In a recent publication, Aujeskey et al. [27] showed that emergency physicians in the United States are reluctant to discharge patients with PE for outpatient treatment due to insufficient data supporting the effectiveness and safety of the outpatient management of PE. However, safe outpatient management of patients with PE may lead to: (i) a decrease in unnecessary hospitalizations; (ii) a decrease in hospital-acquired infections and death; (iii) improvement in health-related quality of life; and (iv) reduction in health care costs [27–30]. Our results suggest that outpatient treatment is feasible and safe in selected patients with PE.

It is important to note the limitations of our study. First, this is a retrospective cohort study and as such, our findings may be subject to bias, incomplete information or misdiagnosis. We tried to minimize selection bias by including all consecutive patients with confirmed PE on CTPA or V/Q scan over a defined time period and by adjudicating all outcome events (two independent reviewers).
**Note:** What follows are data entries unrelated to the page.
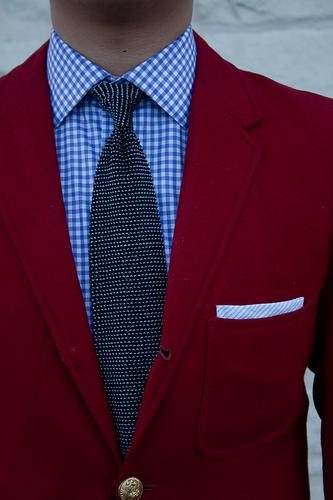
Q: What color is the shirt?
A: Blue and white.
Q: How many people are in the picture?
A: One.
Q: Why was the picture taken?
A: For a fashion magazine.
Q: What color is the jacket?
A: Red.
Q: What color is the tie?
A: Black with white dots.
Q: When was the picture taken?
A: In the daytime.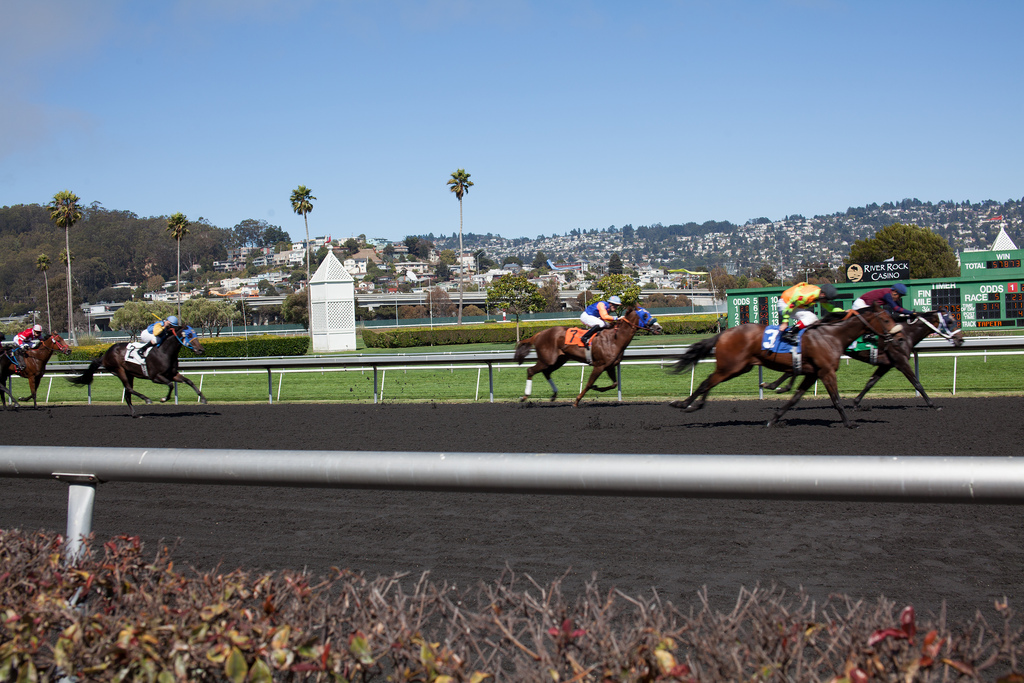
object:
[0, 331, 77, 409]
horses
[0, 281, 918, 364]
jockeys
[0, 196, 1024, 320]
hill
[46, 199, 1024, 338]
houses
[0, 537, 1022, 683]
leaves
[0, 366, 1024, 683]
grass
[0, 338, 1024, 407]
guardrail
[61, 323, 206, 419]
horses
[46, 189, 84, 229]
branch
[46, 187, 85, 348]
trees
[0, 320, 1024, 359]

Complete information about follow-up was only missing in 5.1% of the sample. We performed a worst-case-scenario analysis for all patients who were lost to follow-up. Assuming that all of these patients died at their end of follow-up, the overall mortality for the outpatients would have been 8 (2.9%) within the first 14 days and 25 (9.1%) at 3 months follow-up. Second, as previously stated, the decision to admit or discharge the patient was left to the discretion of the treating physician. Hence, it is possible that some admitted patients could have been safely managed as outpatients. Nonetheless, our results are conservative as they suggest already that a majority of the patients can be treated as outpatients with low risk of adverse events. Future prospective management studies are required to validate this approach. Finally, all patients with PE treated as outpatients were seen within 24–48 h in our thrombosis clinic and followed up after 7 days. Close follow-up of patients managed as outpatients in specialized thrombosis clinics might not be possible in all settings and therefore rates of major bleeding and recurrent VTE may differ if patients are followed-up in another health setting.
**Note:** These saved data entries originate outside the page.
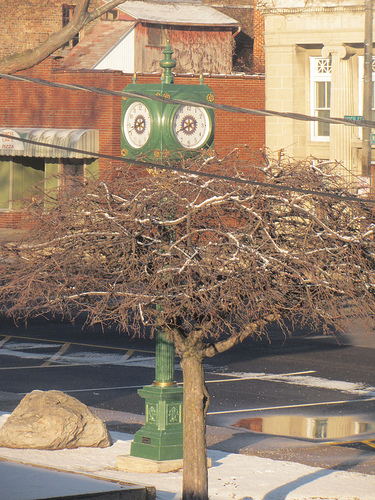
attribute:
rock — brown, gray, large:
[2, 384, 117, 456]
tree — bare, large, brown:
[3, 148, 373, 498]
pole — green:
[128, 165, 189, 461]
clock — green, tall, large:
[112, 93, 160, 154]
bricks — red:
[228, 130, 262, 144]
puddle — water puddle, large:
[230, 402, 373, 442]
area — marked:
[43, 358, 339, 424]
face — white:
[178, 103, 210, 147]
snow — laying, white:
[257, 463, 292, 484]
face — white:
[123, 104, 148, 142]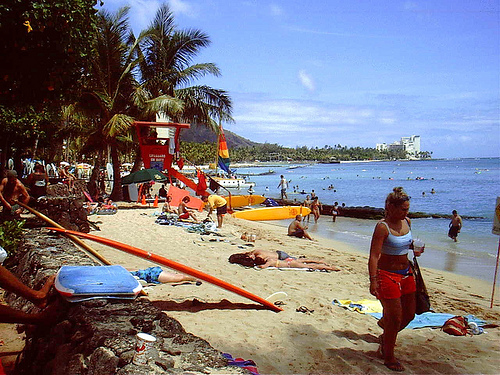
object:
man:
[288, 214, 315, 241]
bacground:
[219, 132, 437, 166]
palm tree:
[119, 0, 236, 177]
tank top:
[378, 219, 413, 256]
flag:
[215, 125, 237, 178]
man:
[0, 170, 31, 219]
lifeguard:
[158, 185, 167, 198]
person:
[201, 194, 228, 228]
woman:
[254, 257, 342, 271]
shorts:
[374, 263, 418, 300]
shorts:
[217, 203, 228, 215]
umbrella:
[121, 168, 168, 208]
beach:
[0, 185, 500, 374]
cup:
[413, 240, 425, 252]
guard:
[147, 131, 162, 144]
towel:
[332, 298, 492, 336]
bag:
[440, 315, 474, 337]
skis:
[45, 227, 285, 313]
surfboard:
[45, 227, 284, 313]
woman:
[368, 186, 435, 371]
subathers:
[140, 175, 394, 295]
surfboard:
[222, 194, 266, 208]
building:
[375, 134, 421, 159]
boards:
[231, 206, 313, 223]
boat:
[188, 177, 256, 188]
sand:
[93, 211, 500, 375]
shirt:
[207, 194, 227, 209]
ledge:
[6, 226, 255, 375]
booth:
[122, 121, 191, 203]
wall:
[0, 228, 258, 375]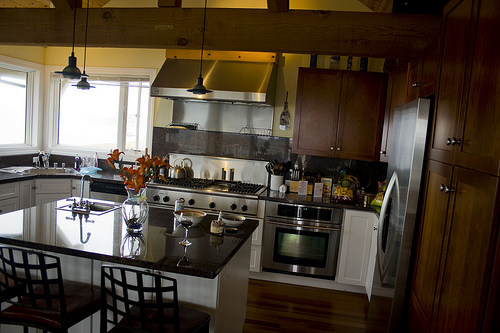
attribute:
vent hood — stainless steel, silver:
[151, 58, 277, 109]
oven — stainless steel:
[260, 201, 345, 280]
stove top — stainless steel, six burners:
[148, 173, 265, 197]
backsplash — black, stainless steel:
[151, 127, 291, 185]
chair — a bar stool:
[0, 247, 106, 332]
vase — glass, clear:
[122, 184, 149, 233]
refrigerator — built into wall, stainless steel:
[369, 97, 431, 331]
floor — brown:
[241, 279, 368, 331]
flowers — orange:
[107, 149, 170, 191]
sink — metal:
[65, 198, 120, 217]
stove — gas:
[142, 153, 266, 268]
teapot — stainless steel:
[168, 159, 188, 179]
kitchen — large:
[1, 0, 497, 332]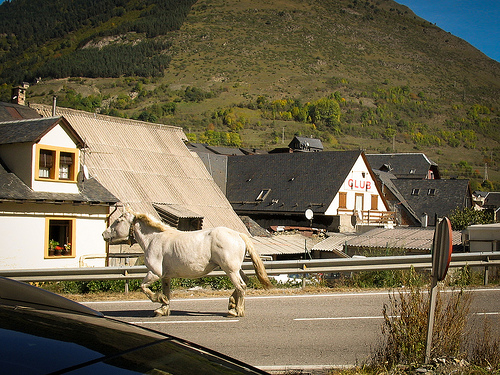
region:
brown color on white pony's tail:
[232, 220, 284, 285]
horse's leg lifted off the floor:
[129, 259, 190, 306]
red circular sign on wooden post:
[421, 210, 468, 296]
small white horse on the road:
[80, 192, 297, 319]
In conclusion, a majority of patients with acute PE at the Ottawa Hospital were treated as outpatients with a low risk of mortality, recurrent VTE and major bleeding episodes. Out of hospital treatment for PE should be considered as a feasible and safe treatment in uncomplicated patients and can contribute to a substantial reduction in health care costs.

Disclosure of Conflict of Interests

The authors state that they have no conflict of interest.